> **What you have to do**
An exact copy of the data is required, with no pictures in it.
■ ■ ■ ■ ■
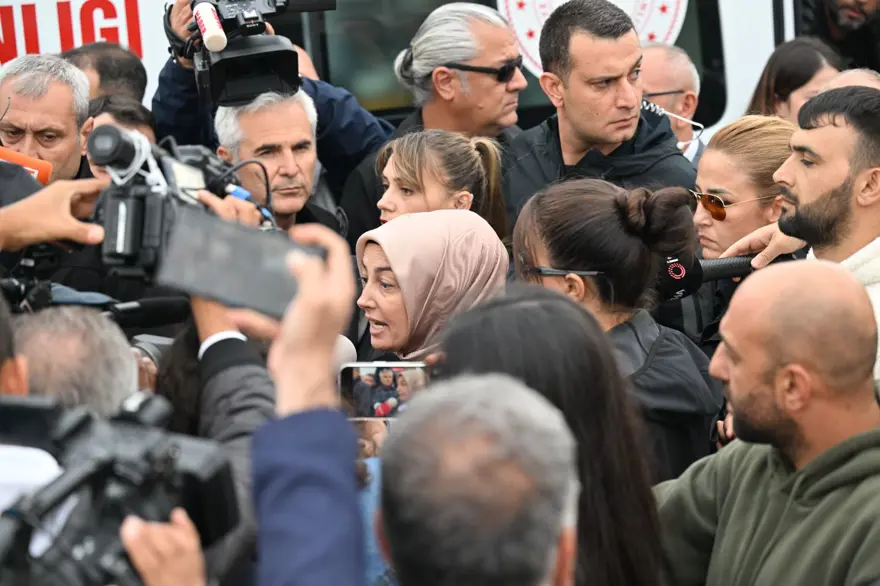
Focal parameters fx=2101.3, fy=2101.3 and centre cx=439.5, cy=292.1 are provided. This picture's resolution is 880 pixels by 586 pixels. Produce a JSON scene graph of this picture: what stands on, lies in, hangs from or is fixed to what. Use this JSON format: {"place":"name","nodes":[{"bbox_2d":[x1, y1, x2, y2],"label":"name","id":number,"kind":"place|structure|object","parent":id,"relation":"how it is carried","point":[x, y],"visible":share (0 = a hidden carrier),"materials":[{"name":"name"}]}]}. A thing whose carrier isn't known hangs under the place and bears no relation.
{"place":"outdoors","nodes":[
{"label":"outdoors","id":0,"kind":"place"},
{"label":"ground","id":1,"kind":"structure","parent":0},
{"bbox_2d":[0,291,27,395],"label":"person","id":2,"kind":"object","parent":1,"relation":"on","point":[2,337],"visible":0.51},
{"bbox_2d":[0,52,93,181],"label":"man","id":3,"kind":"object","parent":1,"relation":"on","point":[14,98],"visible":0.53},
{"bbox_2d":[0,176,109,251],"label":"person","id":4,"kind":"object","parent":1,"relation":"on","point":[38,240],"visible":0.65},
{"bbox_2d":[0,145,52,184],"label":"microphone","id":5,"kind":"object","parent":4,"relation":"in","point":[6,154],"visible":0.77,"materials":[{"name":"orange"}]},
{"bbox_2d":[10,303,139,415],"label":"man","id":6,"kind":"object","parent":1,"relation":"on","point":[50,337],"visible":0.27},
{"bbox_2d":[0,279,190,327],"label":"camera","id":7,"kind":"object","parent":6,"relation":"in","point":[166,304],"visible":0.69,"materials":[{"name":"black"}]},
{"bbox_2d":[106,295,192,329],"label":"microphone","id":8,"kind":"object","parent":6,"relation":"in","point":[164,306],"visible":0.7,"materials":[{"name":"black plastic"}]},
{"bbox_2d":[62,41,147,105],"label":"man","id":9,"kind":"object","parent":1,"relation":"on","point":[112,65],"visible":0.3},
{"bbox_2d":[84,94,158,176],"label":"man","id":10,"kind":"object","parent":1,"relation":"on","point":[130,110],"visible":0.14},
{"bbox_2d":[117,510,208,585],"label":"person","id":11,"kind":"object","parent":1,"relation":"on","point":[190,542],"visible":0.7},
{"bbox_2d":[0,389,240,585],"label":"video camera","id":12,"kind":"object","parent":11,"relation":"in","point":[81,426],"visible":0.93,"materials":[{"name":"black plastic"}]},
{"bbox_2d":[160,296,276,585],"label":"person","id":13,"kind":"object","parent":1,"relation":"on","point":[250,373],"visible":0.2},
{"bbox_2d":[87,122,279,283],"label":"video camera","id":14,"kind":"object","parent":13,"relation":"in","point":[112,241],"visible":0.65,"materials":[{"name":"black plastic"}]},
{"bbox_2d":[149,0,392,223],"label":"man","id":15,"kind":"object","parent":1,"relation":"on","point":[359,128],"visible":0.34},
{"bbox_2d":[166,0,336,108],"label":"video camera","id":16,"kind":"object","parent":15,"relation":"in","point":[216,70],"visible":0.83,"materials":[{"name":"black plastic"}]},
{"bbox_2d":[193,1,226,51],"label":"microphone","id":17,"kind":"object","parent":16,"relation":"attached to","point":[216,38],"visible":0.93,"materials":[{"name":"white"}]},
{"bbox_2d":[213,87,345,232],"label":"man","id":18,"kind":"object","parent":1,"relation":"on","point":[309,139],"visible":0.44},
{"bbox_2d":[247,224,367,585],"label":"person","id":19,"kind":"object","parent":1,"relation":"on","point":[322,373],"visible":0.72},
{"bbox_2d":[150,207,322,319],"label":"smartphone","id":20,"kind":"object","parent":19,"relation":"in","point":[226,284],"visible":0.79,"materials":[{"name":"black"}]},
{"bbox_2d":[332,335,356,372],"label":"microphone","id":21,"kind":"object","parent":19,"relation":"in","point":[347,349],"visible":0.22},
{"bbox_2d":[1,0,812,165],"label":"van","id":22,"kind":"object","parent":1,"relation":"on","point":[40,40],"visible":0.16,"materials":[{"name":"white metal"}]},
{"bbox_2d":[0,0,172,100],"label":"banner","id":23,"kind":"object","parent":22,"relation":"attached to","point":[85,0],"visible":0.52,"materials":[{"name":"white"}]},
{"bbox_2d":[497,0,687,75],"label":"round emblem","id":24,"kind":"object","parent":22,"relation":"attached to","point":[643,36],"visible":0.44,"materials":[{"name":"white"}]},
{"bbox_2d":[353,206,508,361],"label":"woman","id":25,"kind":"object","parent":1,"relation":"on","point":[390,253],"visible":0.6},
{"bbox_2d":[340,1,526,237],"label":"man","id":26,"kind":"object","parent":1,"relation":"on","point":[488,81],"visible":0.61},
{"bbox_2d":[373,128,510,238],"label":"woman","id":27,"kind":"object","parent":1,"relation":"on","point":[395,164],"visible":0.42},
{"bbox_2d":[377,372,579,585],"label":"man","id":28,"kind":"object","parent":1,"relation":"on","point":[479,409],"visible":0.99},
{"bbox_2d":[436,288,670,585],"label":"woman","id":29,"kind":"object","parent":1,"relation":"on","point":[557,301],"visible":0.71},
{"bbox_2d":[339,362,429,420],"label":"smartphone","id":30,"kind":"object","parent":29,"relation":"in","point":[359,397],"visible":0.59,"materials":[{"name":"multicoloured glass"}]},
{"bbox_2d":[503,0,700,228],"label":"man","id":31,"kind":"object","parent":1,"relation":"on","point":[593,93],"visible":0.65},
{"bbox_2d":[641,96,703,146],"label":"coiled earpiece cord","id":32,"kind":"object","parent":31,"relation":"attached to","point":[653,110],"visible":0.84,"materials":[{"name":"plastic"}]},
{"bbox_2d":[508,177,722,482],"label":"woman","id":33,"kind":"object","parent":1,"relation":"on","point":[551,241],"visible":0.54},
{"bbox_2d":[639,42,707,164],"label":"man","id":34,"kind":"object","parent":1,"relation":"on","point":[655,50],"visible":0.34},
{"bbox_2d":[686,114,799,348],"label":"woman","id":35,"kind":"object","parent":1,"relation":"on","point":[756,122],"visible":0.43},
{"bbox_2d":[657,257,879,585],"label":"man","id":36,"kind":"object","parent":1,"relation":"on","point":[839,279],"visible":0.99},
{"bbox_2d":[746,37,842,120],"label":"woman","id":37,"kind":"object","parent":1,"relation":"on","point":[811,67],"visible":0.32},
{"bbox_2d":[723,86,879,386],"label":"man","id":38,"kind":"object","parent":1,"relation":"on","point":[794,142],"visible":0.64},
{"bbox_2d":[653,250,757,300],"label":"microphone","id":39,"kind":"object","parent":38,"relation":"in","point":[681,275],"visible":0.68,"materials":[{"name":"black plastic"}]},
{"bbox_2d":[801,0,879,70],"label":"man","id":40,"kind":"object","parent":1,"relation":"on","point":[834,5],"visible":0.46},
{"bbox_2d":[820,67,879,92],"label":"person","id":41,"kind":"object","parent":1,"relation":"on","point":[848,74],"visible":0.1}
]}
■ ■ ■ ■ ■
> **Task response**
Focal parameters fx=2101.3, fy=2101.3 and centre cx=439.5, cy=292.1 are provided. This picture's resolution is 880 pixels by 586 pixels. Produce a JSON scene graph of this picture: what stands on, lies in, hangs from or is fixed to what. Use this JSON format: {"place":"name","nodes":[{"bbox_2d":[x1, y1, x2, y2],"label":"name","id":number,"kind":"place|structure|object","parent":id,"relation":"how it is carried","point":[x, y],"visible":share (0 = a hidden carrier),"materials":[{"name":"name"}]}]}. A thing whose carrier isn't known hangs under the place and bears no relation.
{"place":"outdoors","nodes":[
{"label":"outdoors","id":0,"kind":"place"},
{"label":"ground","id":1,"kind":"structure","parent":0},
{"bbox_2d":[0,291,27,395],"label":"person","id":2,"kind":"object","parent":1,"relation":"on","point":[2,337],"visible":0.51},
{"bbox_2d":[0,52,93,181],"label":"man","id":3,"kind":"object","parent":1,"relation":"on","point":[14,98],"visible":0.53},
{"bbox_2d":[0,176,109,251],"label":"person","id":4,"kind":"object","parent":1,"relation":"on","point":[38,240],"visible":0.65},
{"bbox_2d":[0,145,52,184],"label":"microphone","id":5,"kind":"object","parent":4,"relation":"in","point":[6,154],"visible":0.77,"materials":[{"name":"orange"}]},
{"bbox_2d":[10,303,139,415],"label":"man","id":6,"kind":"object","parent":1,"relation":"on","point":[50,337],"visible":0.27},
{"bbox_2d":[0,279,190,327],"label":"camera","id":7,"kind":"object","parent":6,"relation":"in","point":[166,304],"visible":0.69,"materials":[{"name":"black"}]},
{"bbox_2d":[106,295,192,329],"label":"microphone","id":8,"kind":"object","parent":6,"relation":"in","point":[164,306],"visible":0.7,"materials":[{"name":"black plastic"}]},
{"bbox_2d":[62,41,147,105],"label":"man","id":9,"kind":"object","parent":1,"relation":"on","point":[112,65],"visible":0.3},
{"bbox_2d":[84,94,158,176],"label":"man","id":10,"kind":"object","parent":1,"relation":"on","point":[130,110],"visible":0.14},
{"bbox_2d":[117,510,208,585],"label":"person","id":11,"kind":"object","parent":1,"relation":"on","point":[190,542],"visible":0.7},
{"bbox_2d":[0,389,240,585],"label":"video camera","id":12,"kind":"object","parent":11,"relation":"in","point":[81,426],"visible":0.93,"materials":[{"name":"black plastic"}]},
{"bbox_2d":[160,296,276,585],"label":"person","id":13,"kind":"object","parent":1,"relation":"on","point":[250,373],"visible":0.2},
{"bbox_2d":[87,122,279,283],"label":"video camera","id":14,"kind":"object","parent":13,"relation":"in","point":[112,241],"visible":0.65,"materials":[{"name":"black plastic"}]},
{"bbox_2d":[149,0,392,223],"label":"man","id":15,"kind":"object","parent":1,"relation":"on","point":[359,128],"visible":0.34},
{"bbox_2d":[166,0,336,108],"label":"video camera","id":16,"kind":"object","parent":15,"relation":"in","point":[216,70],"visible":0.83,"materials":[{"name":"black plastic"}]},
{"bbox_2d":[193,1,226,51],"label":"microphone","id":17,"kind":"object","parent":16,"relation":"attached to","point":[216,38],"visible":0.93,"materials":[{"name":"white"}]},
{"bbox_2d":[213,87,345,232],"label":"man","id":18,"kind":"object","parent":1,"relation":"on","point":[309,139],"visible":0.44},
{"bbox_2d":[247,224,367,585],"label":"person","id":19,"kind":"object","parent":1,"relation":"on","point":[322,373],"visible":0.72},
{"bbox_2d":[150,207,322,319],"label":"smartphone","id":20,"kind":"object","parent":19,"relation":"in","point":[226,284],"visible":0.79,"materials":[{"name":"black"}]},
{"bbox_2d":[332,335,356,372],"label":"microphone","id":21,"kind":"object","parent":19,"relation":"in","point":[347,349],"visible":0.22},
{"bbox_2d":[1,0,812,165],"label":"van","id":22,"kind":"object","parent":1,"relation":"on","point":[40,40],"visible":0.16,"materials":[{"name":"white metal"}]},
{"bbox_2d":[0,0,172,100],"label":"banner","id":23,"kind":"object","parent":22,"relation":"attached to","point":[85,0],"visible":0.52,"materials":[{"name":"white"}]},
{"bbox_2d":[497,0,687,75],"label":"round emblem","id":24,"kind":"object","parent":22,"relation":"attached to","point":[643,36],"visible":0.44,"materials":[{"name":"white"}]},
{"bbox_2d":[353,206,508,361],"label":"woman","id":25,"kind":"object","parent":1,"relation":"on","point":[390,253],"visible":0.6},
{"bbox_2d":[340,1,526,237],"label":"man","id":26,"kind":"object","parent":1,"relation":"on","point":[488,81],"visible":0.61},
{"bbox_2d":[373,128,510,238],"label":"woman","id":27,"kind":"object","parent":1,"relation":"on","point":[395,164],"visible":0.42},
{"bbox_2d":[377,372,579,585],"label":"man","id":28,"kind":"object","parent":1,"relation":"on","point":[479,409],"visible":0.99},
{"bbox_2d":[436,288,670,585],"label":"woman","id":29,"kind":"object","parent":1,"relation":"on","point":[557,301],"visible":0.71},
{"bbox_2d":[339,362,429,420],"label":"smartphone","id":30,"kind":"object","parent":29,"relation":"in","point":[359,397],"visible":0.59,"materials":[{"name":"multicoloured glass"}]},
{"bbox_2d":[503,0,700,228],"label":"man","id":31,"kind":"object","parent":1,"relation":"on","point":[593,93],"visible":0.65},
{"bbox_2d":[641,96,703,146],"label":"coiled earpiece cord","id":32,"kind":"object","parent":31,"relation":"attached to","point":[653,110],"visible":0.84,"materials":[{"name":"plastic"}]},
{"bbox_2d":[508,177,722,482],"label":"woman","id":33,"kind":"object","parent":1,"relation":"on","point":[551,241],"visible":0.54},
{"bbox_2d":[639,42,707,164],"label":"man","id":34,"kind":"object","parent":1,"relation":"on","point":[655,50],"visible":0.34},
{"bbox_2d":[686,114,799,348],"label":"woman","id":35,"kind":"object","parent":1,"relation":"on","point":[756,122],"visible":0.43},
{"bbox_2d":[657,257,879,585],"label":"man","id":36,"kind":"object","parent":1,"relation":"on","point":[839,279],"visible":0.99},
{"bbox_2d":[746,37,842,120],"label":"woman","id":37,"kind":"object","parent":1,"relation":"on","point":[811,67],"visible":0.32},
{"bbox_2d":[723,86,879,386],"label":"man","id":38,"kind":"object","parent":1,"relation":"on","point":[794,142],"visible":0.64},
{"bbox_2d":[653,250,757,300],"label":"microphone","id":39,"kind":"object","parent":38,"relation":"in","point":[681,275],"visible":0.68,"materials":[{"name":"black plastic"}]},
{"bbox_2d":[801,0,879,70],"label":"man","id":40,"kind":"object","parent":1,"relation":"on","point":[834,5],"visible":0.46},
{"bbox_2d":[820,67,879,92],"label":"person","id":41,"kind":"object","parent":1,"relation":"on","point":[848,74],"visible":0.1}
]}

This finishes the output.